Google Cloud Text-to-Speech is intended to help companies develop better conversational interfaces for the services they supply. It works by transforming written text into artificial speech that’s spoken in realistic human voices.
With the service, Google is targeting three main markets: voice response systems for call centers; “internet of things” products such as car infotainment systems, TVs and robots; and applications such as podcasts and audiobooks, which convert text into speech.

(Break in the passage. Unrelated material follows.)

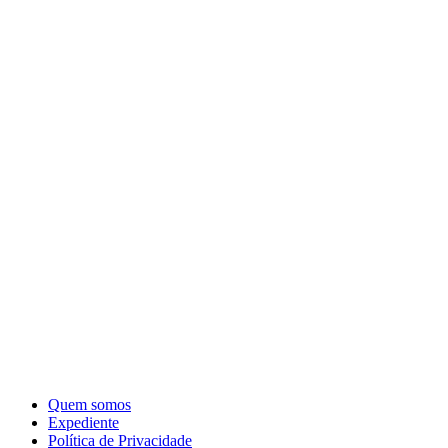
Quem somos
Expediente
Política de Privacidade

In a blog post, Google product manager Dan Aharon said Cloud Text-to-Speech is getting 12 new languages or variants, including Czech, English (India), Filipino, Finnish, Greek, Hindi, Hungarian, Indonesian, Mandarin Chinese (China), Modern Standard Arabic and Vietnamese. The update means Cloud Text-to-Speech is now available in a total of 33 languages and variants.
The service is also getting a whopping 76 new voices, bringing the total available to 187. Of these, 38 are powered by Google’s WaveNet service, which is a deep neural network for generating raw audio that’s said to generate more realistic-sounding voices. So there are now 95 WaveNet voices in total, with at least one for each of the 33 supported languages and variants.
Google says its WaveNet voices are important because people who call contact centers or use verbal commands to speak to devices expect a voice that sounds both natural and human. WaveNet does this better than any other technology available, closing the “perceived quality gap” between speech synthesis and human speech in U.S. English by 70% per Mean Opinion Score, Aharon said.
“The practical impact is that for most listeners, a WaveNet voice makes human/computer interaction a smooth and familiar experience,” Aharon said. “With these updates, Cloud Text-to-Speech developers can now reach millions more people across numerous countries with their applications — with many more languages to come.”
Constellation Research Inc. analyst Holger Mueller said the updates to Cloud Text-to-Speech were significant, even though at first glance it just appears to be “more languages and voices.” Most important, it shows that Google is putting its machine learning architecture to good use, he said.